Hesitei em escrever este texto. Não por causa do tema. Afinal, tenho uma longa história de análises “profundas” (muitas, muitas aspas, por favor) sobre reality shows. O texto se perdeu, mas me lembro de há 20 anos tirar conclusões shakespearianas a partir de uma participante gordinha de  “No Limite”. Depois vieram Casa dos Artistas e vários Big Brothers. E, sim. Sei que pode haver algo de profundamente errado com alguém que enxerga dostoievisquices nesses personagens. Mas também pode não haver.

Se hesitei em escrever este texto, portanto, foi por causa da reação de vocês, leitores. Afinal, sempre que escrevo sobre esse tipo de coisa as reações variam entre o “que perda de tempo!” e o “tá sem assunto?”, passando pelo “oh, como sou superior! Não perco meu tempo assistindo a essas porcarias”. E, tudo bem. Entendo que seja difícil aceitar que possa haver nesses programas algo que desperte o interesse pelo ser humano. Mas o que posso fazer se a visão de alguém abdicando voluntariamente de alguns valores que me são muito caros é ao mesmo tempo repugnante, assustadora e fascinante?

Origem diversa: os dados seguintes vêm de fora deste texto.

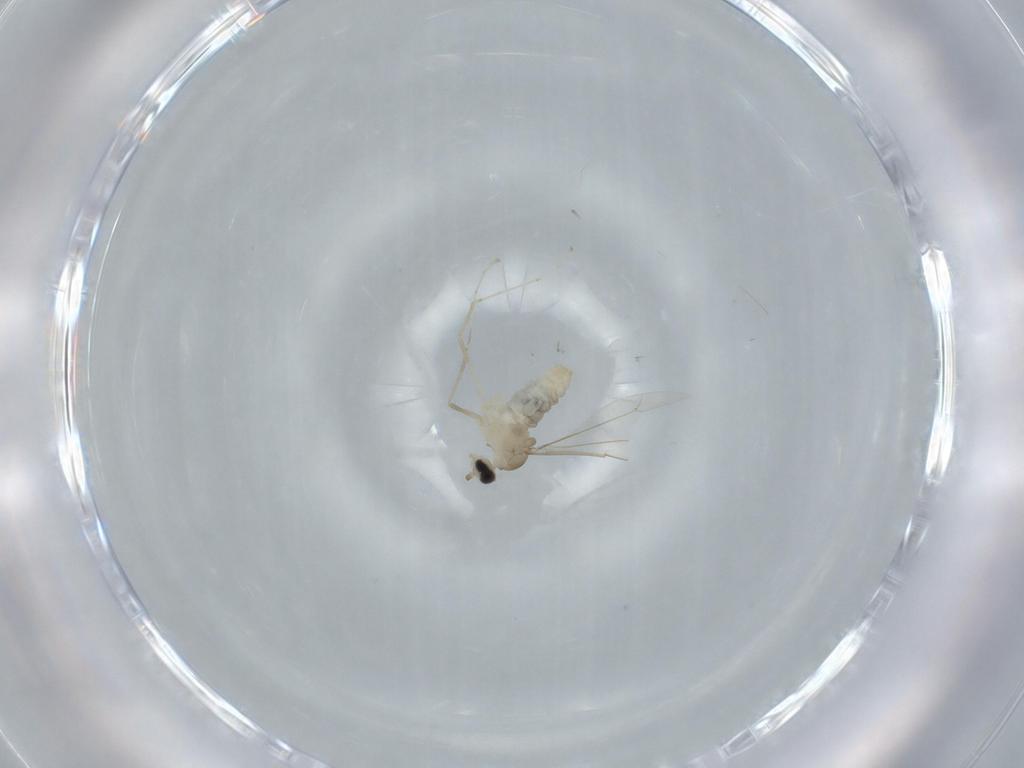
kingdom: Animalia
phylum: Arthropoda
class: Insecta
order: Diptera
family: Cecidomyiidae
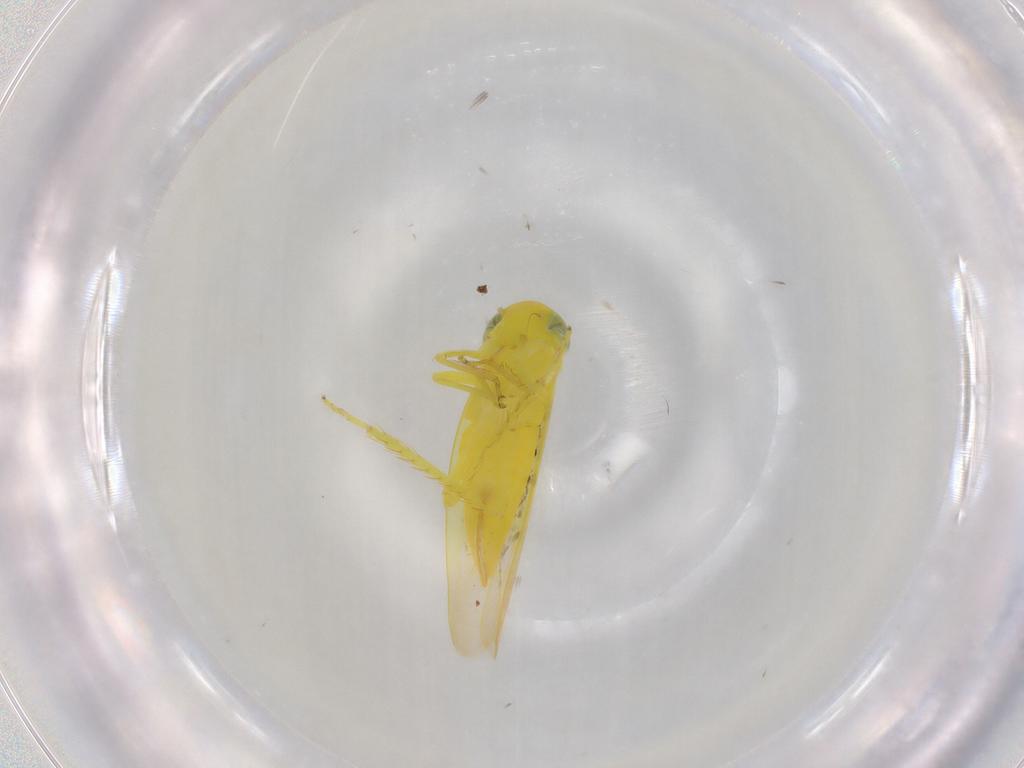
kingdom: Animalia
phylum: Arthropoda
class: Insecta
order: Hemiptera
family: Cicadellidae
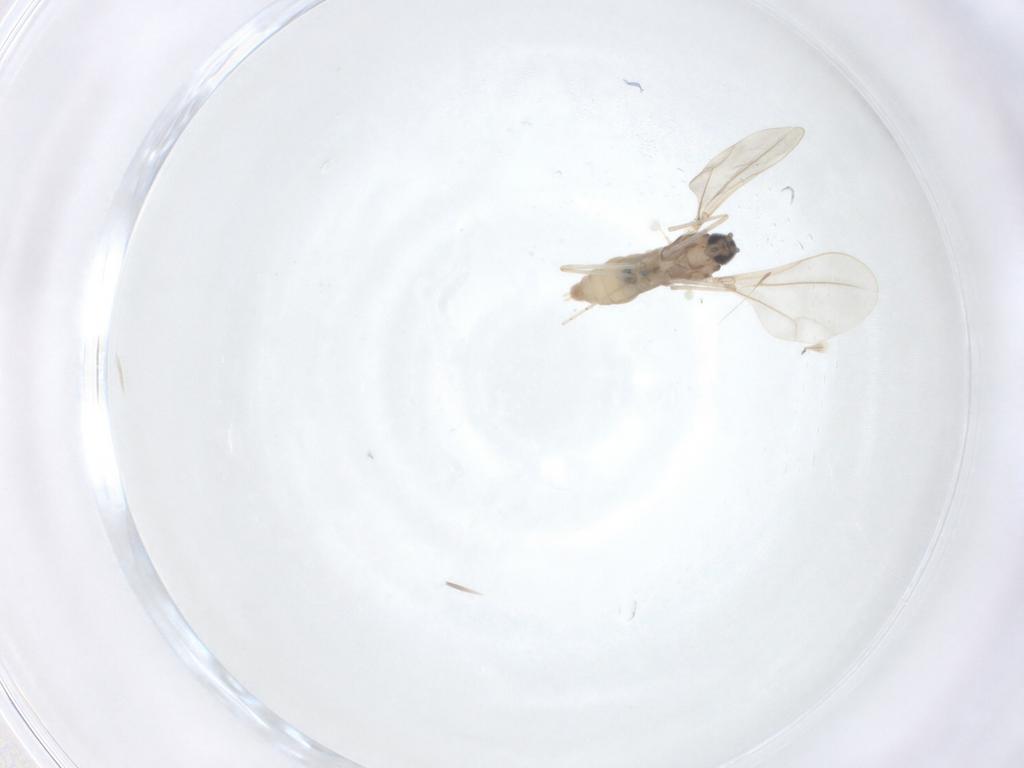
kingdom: Animalia
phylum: Arthropoda
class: Insecta
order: Diptera
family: Cecidomyiidae
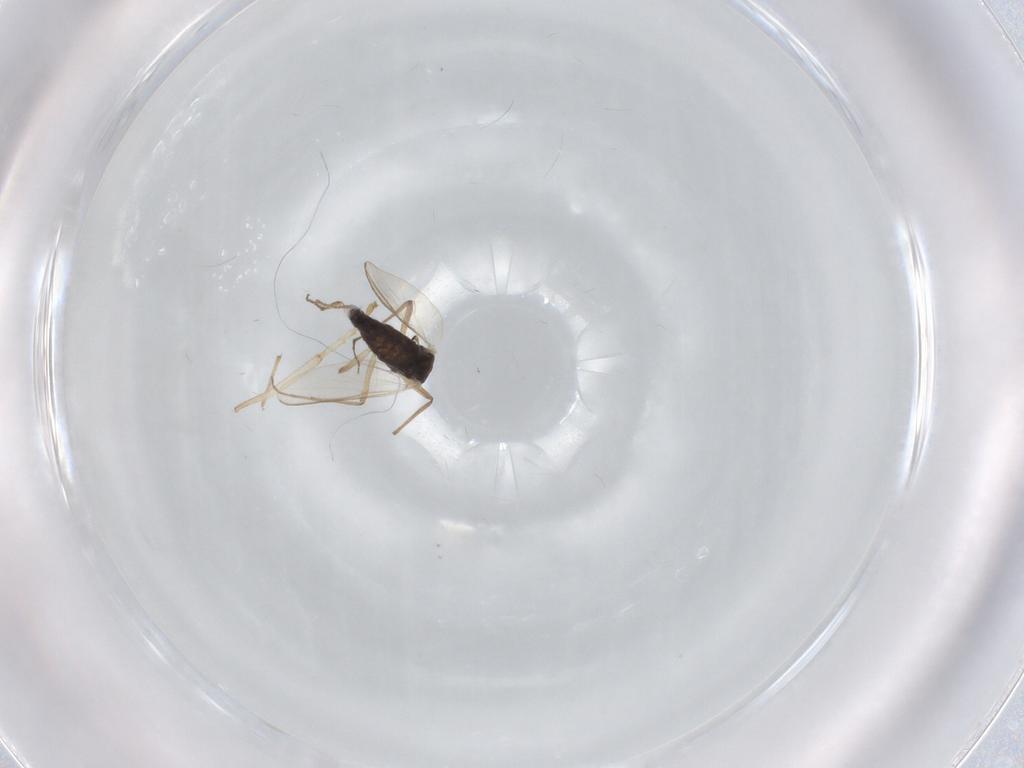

Veja o caso de “Casamento às Cegas”. A premissa do programa é produzir um relacionamento “puro” e “racional”, criando condições para que o flerte se dê apenas com base nas “ideias”. A partir daí, as pessoas unidas por esse “amor às cegas” deveriam rumar gloriosamente para um casamento feliz e duradouro. Meu fascínio algo mórbido começa por aí: a arrogância do planejamento e da razão aplicada a uma experiência que deveria ser de humildade e generosidade.

Aí vem a parte mais interessante do programa: os participantes. Não vou, aqui, esmiuçá-los muito. Nem precisa. Basta dizer que são homens e mulheres absolutamente perdidos na vida e que se submetem voluntariamente ao repugnante espetáculo do julgamento público. Novamente peço licença ao leitor mais casmurro para perguntar: como é possível que você não se interesse por seus semelhantes que buscam de forma tão atabalhoada essa tal de felicidade?

Sério. Vejo aquelas pessoas e só consigo sentir uma profunda pena. Tenho certeza de que todas elas têm uma história e uma justificativa para se submeterem a esse ritual deplorável. Uma história e justificativa que, no entanto, não nos são oferecidas pela produção do programa. Você pega, por exemplo, a mulher toda bombada, tatuada, siliconada e vazia que “se apaixonou” e agora sonha com um casamento judaico tradicional com alguém que visivelmente a olha com uma mistura perversa de luxúria e repulsa. Como, por Deus, alguém é capaz de se humilhar a esse ponto?

E tão importante quanto: em troca de quê? Foi-se o tempo em que as pessoas se submetiam a esses rituais de humilhação pública por dinheiro e pela oportunidade de posarem nuas para uma revista masculina. Tantos são os reality shows que me custa acreditar que uma pessoa participe disso em troca de uma fama cada vez mais efêmera. Será que elas acreditam mesmo na premissa absurda do programa? Será que é assim que toda uma geração vê o amor e os relacionamentos? Que atalhos e caminhos tortos essas pessoas pegaram ao longo da vida para acreditarem que esse tipo de coisa lhes trará a Felicidade?

Essas são algumas das muitas perguntas que tento responder assistindo a esse tipo de produto da baixa, baixíssima cultura. A mais importante delas, contudo, não tem nada a ver com o programa ou os seres que o habitam. É uma pergunta que, curiosamente, dialoga com a alta cultura que esporadicamente sou dado a consumir: para além da taxonomia, que insiste em dizer que somos todos Homo sapiens, o que me torna igual e diferente dessas pessoas?

Disse lá em cima, no título, que “Casamento às Cegas” consegue ser ainda mais repugnante do que a série “Round 6”, a que não assisti até o fim, tamanho o desprezo pela vida expresso na série coreana. Estou exagerando, mas não muito. Também no reality a vida e os conceitos amplos que em torno dela gravitam, como o amor, não valem absolutamente nada. As palavras não têm peso algum. Ideias muito simples, como o respeito e a solidariedade, são desconhecidas dessas pessoas que vivem para receber aplausos e mais aplausos, numa eterna e insaciável busca por aceitação.

E piora. Ah, se piora. Porque o programa tampouco está imune à politização do cotidiano e dos relacionamentos. E, a julgar pelo que se vê em “Casamento às Cegas”, rumamos para um futuro em que um mero jantarzinho romântico pode se transformar em conflito por causa de diferenças identitárias que até ontem nem existiam. Ou, se existiam, ninguém ligava para elas. Num mundo onde tudo é abundante, inclusive a ignorância, me parece que estamos condenados à assertividade rancorosa do feminismo e do racialismo ressentidos. Bom, enquanto não começarem a distribuir tiros nas nucas dos “privilegiados”, tudo bem.